Its commitment protects over2.6 million hectares of forest concessions and is claimed to be the largest and most ambitious plan for the implementation of landscape level High Conservation Value (HCV) and High Carbon Stock (HCS) principles in the world.

However, the company says that the long-term success of its programme will depend on the co-operation and commitment of other forestry stakeholders, namely in Indonesia.

Is everyone on the same page?

 “We are creating management plans to ensure the viability of the 2.6 million hectares that our suppliers are responsible for,” said Aida Greenbury, APP’s managing director of sustainability and stakeholder engagement.

“However, unless all of Indonesia’s land is properly managed too, then the forest landscape will continue to be at risk from further degradation.”

But just as stakeholders at this end of the supply chain can have a significant bearing, the cosmetics industry can also play its part by committing to play its part in the goals towards reducing deforestation.

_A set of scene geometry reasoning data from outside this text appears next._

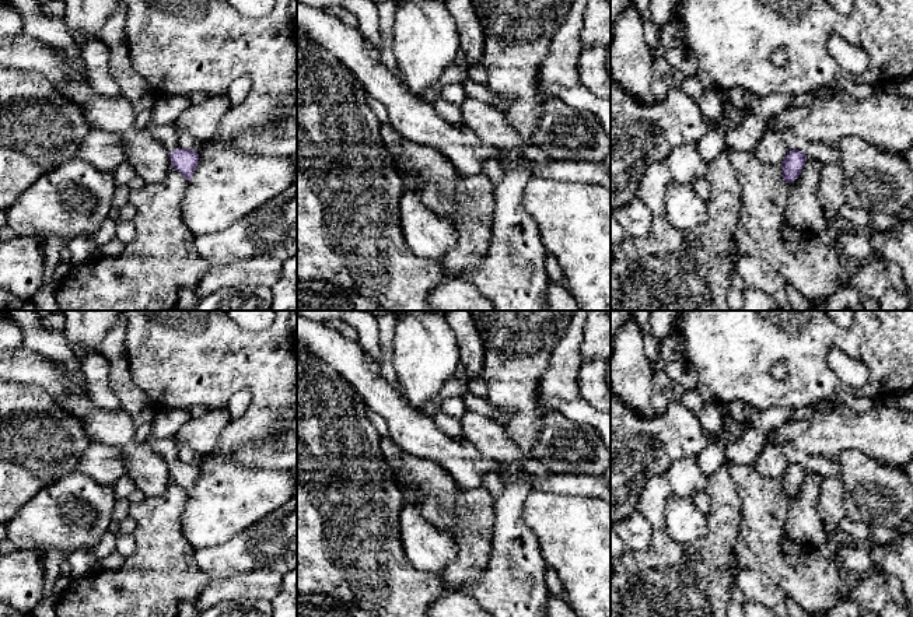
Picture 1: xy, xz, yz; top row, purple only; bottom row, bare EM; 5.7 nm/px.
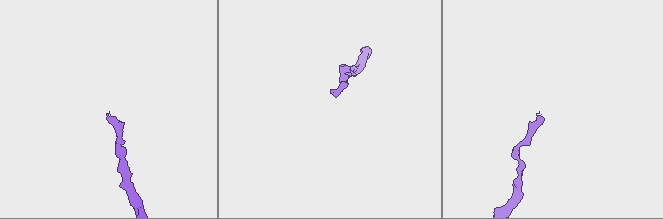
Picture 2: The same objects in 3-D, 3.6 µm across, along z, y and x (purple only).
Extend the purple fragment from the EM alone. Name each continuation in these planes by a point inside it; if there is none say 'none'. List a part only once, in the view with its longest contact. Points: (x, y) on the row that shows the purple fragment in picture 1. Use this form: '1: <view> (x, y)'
1: xy (167, 135)

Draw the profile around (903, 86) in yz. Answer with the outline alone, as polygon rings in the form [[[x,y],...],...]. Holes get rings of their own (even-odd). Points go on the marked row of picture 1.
[[[913,74],[899,77],[882,85],[857,84],[851,80],[839,80],[825,87],[823,97],[840,97],[847,94],[853,99],[871,97],[877,91],[893,91],[902,97],[913,99]]]

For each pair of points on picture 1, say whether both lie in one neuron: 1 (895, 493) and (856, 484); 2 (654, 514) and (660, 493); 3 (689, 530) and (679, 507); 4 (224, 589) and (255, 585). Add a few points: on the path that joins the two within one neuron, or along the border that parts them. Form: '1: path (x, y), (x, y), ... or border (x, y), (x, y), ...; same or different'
1: path (885, 493), (877, 493), (866, 484); same
2: path (654, 508), (654, 498); same
3: path (685, 525), (679, 512); same
4: path (231, 588), (248, 585); same

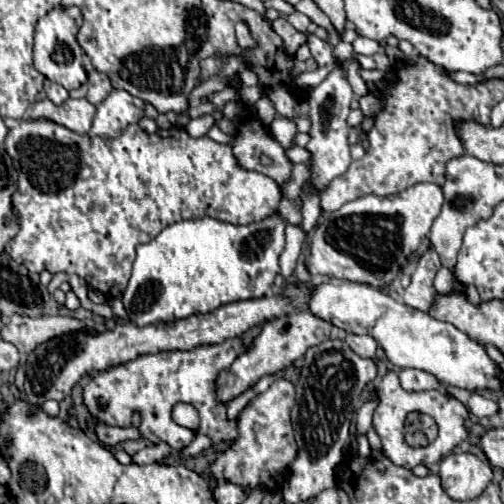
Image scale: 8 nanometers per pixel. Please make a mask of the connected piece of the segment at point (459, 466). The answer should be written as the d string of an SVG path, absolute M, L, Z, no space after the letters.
M451 453L441 461L441 485L457 501L477 499L491 483L491 465L473 453Z

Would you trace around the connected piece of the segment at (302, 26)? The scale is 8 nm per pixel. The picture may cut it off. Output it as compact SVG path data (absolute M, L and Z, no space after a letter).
M291 13L289 17L287 17L287 21L297 29L297 31L301 31L301 33L305 33L307 31L307 27L309 27L309 23L311 23L311 19L307 17L307 15L303 15L303 13Z

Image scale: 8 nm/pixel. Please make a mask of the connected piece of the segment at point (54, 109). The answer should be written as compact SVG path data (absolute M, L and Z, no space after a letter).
M49 99L37 101L31 109L29 119L49 119L75 133L85 135L91 129L95 107L87 99L67 99L63 105L55 105Z

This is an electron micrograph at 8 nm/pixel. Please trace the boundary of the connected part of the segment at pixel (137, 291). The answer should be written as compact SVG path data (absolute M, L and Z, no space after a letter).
M279 211L265 217L253 225L233 225L223 223L219 219L201 217L179 221L175 225L165 227L153 241L137 247L137 257L133 263L133 275L123 293L123 305L127 309L129 319L137 327L147 327L153 323L171 323L191 315L205 315L215 311L221 305L265 297L271 295L271 287L275 275L279 273L279 255L285 249L285 227L287 219L281 217Z

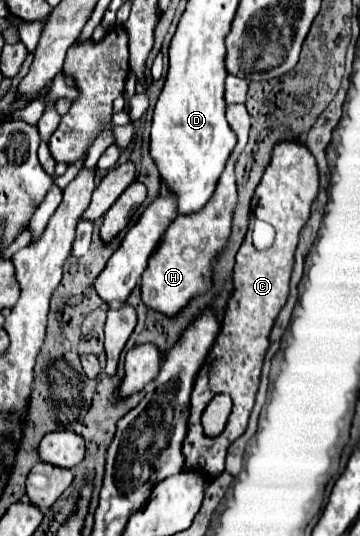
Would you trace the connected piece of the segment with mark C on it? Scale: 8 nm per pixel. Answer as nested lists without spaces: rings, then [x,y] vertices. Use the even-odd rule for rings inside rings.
[[[297,138],[293,140],[281,140],[273,148],[273,156],[269,166],[263,172],[263,178],[253,194],[251,200],[251,220],[265,220],[271,226],[275,226],[277,236],[275,244],[269,250],[255,250],[251,240],[251,230],[247,232],[235,262],[233,272],[233,284],[235,292],[229,300],[229,306],[225,310],[221,332],[217,336],[215,346],[211,348],[191,394],[191,416],[189,416],[189,432],[187,432],[187,444],[183,444],[183,454],[187,456],[185,470],[191,466],[199,466],[201,472],[207,472],[207,478],[213,480],[223,472],[225,466],[225,454],[233,440],[237,440],[245,428],[249,414],[255,404],[255,394],[259,388],[259,376],[263,358],[269,346],[269,332],[275,324],[275,318],[289,296],[289,276],[293,270],[293,254],[297,246],[299,232],[303,224],[309,218],[309,210],[313,200],[319,192],[319,168],[309,148]],[[217,394],[229,394],[233,400],[233,412],[229,414],[229,420],[225,424],[225,430],[209,438],[203,434],[201,428],[201,416],[207,404]]]

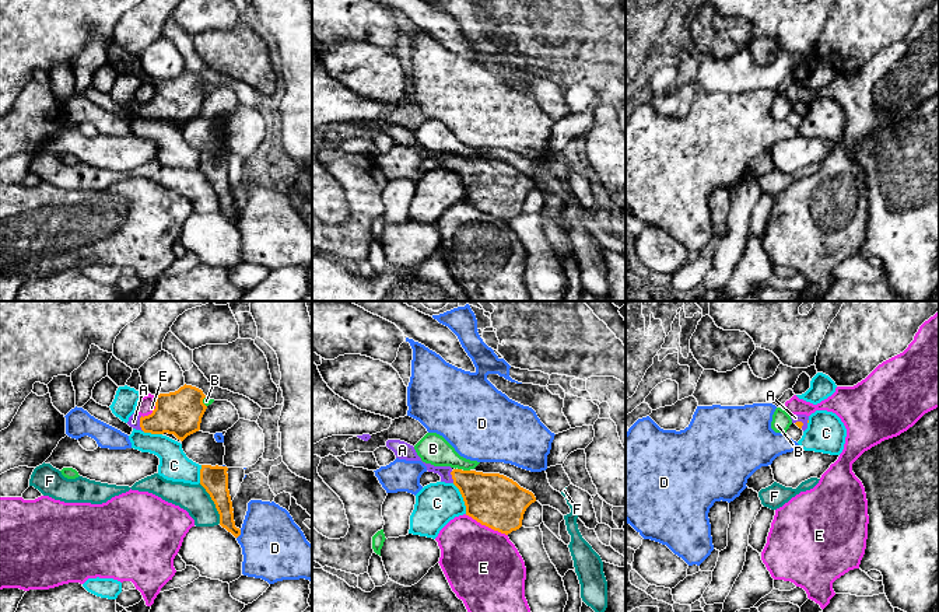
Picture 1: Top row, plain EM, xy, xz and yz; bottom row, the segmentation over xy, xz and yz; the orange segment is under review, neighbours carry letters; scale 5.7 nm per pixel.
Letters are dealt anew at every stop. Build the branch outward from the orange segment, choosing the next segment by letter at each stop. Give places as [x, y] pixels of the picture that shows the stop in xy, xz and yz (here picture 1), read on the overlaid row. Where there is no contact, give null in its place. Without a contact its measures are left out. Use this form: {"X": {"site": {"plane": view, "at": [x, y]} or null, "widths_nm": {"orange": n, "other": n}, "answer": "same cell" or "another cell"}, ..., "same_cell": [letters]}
{"A": {"site": {"plane": "xy", "at": [140, 423]}, "widths_nm": {"orange": 260, "other": 70}, "answer": "same cell"}, "B": {"site": {"plane": "xz", "at": [466, 471]}, "widths_nm": {"orange": 300, "other": 180}, "answer": "another cell"}, "C": {"site": {"plane": "xz", "at": [463, 499]}, "widths_nm": {"orange": 300, "other": 240}, "answer": "another cell"}, "D": {"site": {"plane": "xy", "at": [239, 534]}, "widths_nm": {"orange": 100, "other": 360}, "answer": "another cell"}, "E": {"site": {"plane": "xz", "at": [486, 525]}, "widths_nm": {"orange": 300, "other": 440}, "answer": "another cell"}, "F": {"site": {"plane": "xy", "at": [214, 503]}, "widths_nm": {"orange": 160, "other": 160}, "answer": "another cell"}, "same_cell": ["A"]}

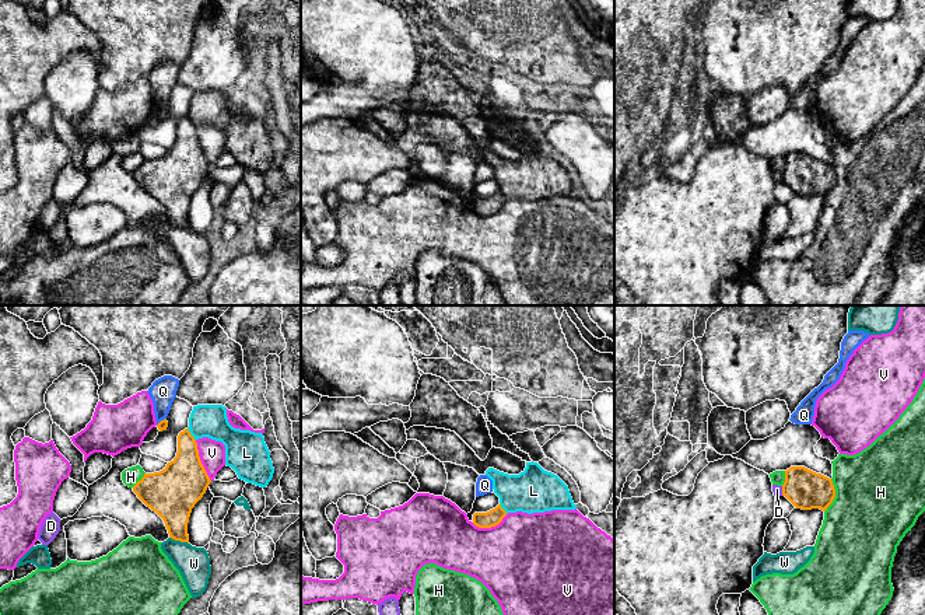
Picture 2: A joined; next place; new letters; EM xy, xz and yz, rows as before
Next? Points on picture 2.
{"D": {"site": {"plane": "yz", "at": [782, 491]}, "widths_nm": {"orange": 220, "other": 50}, "answer": "another cell"}, "H": {"site": {"plane": "yz", "at": [834, 496]}, "widths_nm": {"orange": 220, "other": 500}, "answer": "another cell"}, "L": {"site": {"plane": "xy", "at": [191, 434]}, "widths_nm": {"orange": 240, "other": 190}, "answer": "another cell"}, "Q": {"site": {"plane": "xy", "at": [161, 420]}, "widths_nm": {"orange": 60, "other": 150}, "answer": "another cell"}, "V": {"site": {"plane": "xy", "at": [200, 461]}, "widths_nm": {"orange": 280, "other": 150}, "answer": "another cell"}, "W": {"site": {"plane": "xy", "at": [179, 540]}, "widths_nm": {"orange": 260, "other": 190}, "answer": "another cell"}, "same_cell": []}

Unilever and L'Oreal make the committment

Further to L’Oréal’s commitment to zero deforestation in its supply chain by 2020, the company has also said it aims to use 100% certified board and paper for its packaging and only source sustainable palm and soya oil within the same time-frame.

Unilever has also implemented a similar policy to remove deforestation from its supply chain by 2020

Last month Greenpeace applauded the decision by L’Oréal  and Unilever to remove forest destruction from their supply chain, but also said that the pressure would be maintained to ensure that both it and Unilever would met its objectives.

“While L'Oreal' and Unilever's No Deforestation commitments send a strong signal to the sector, they still allow their suppliers six more years to clear forests,” said Bustar Maitar, head of the Indonesia Forest Campaign at Greenpeace International.

“With global warming and rapid biodiversity loss, we urge these companies to guarantee consumers that their products will be free from forest destruction before their 2020 deadline.”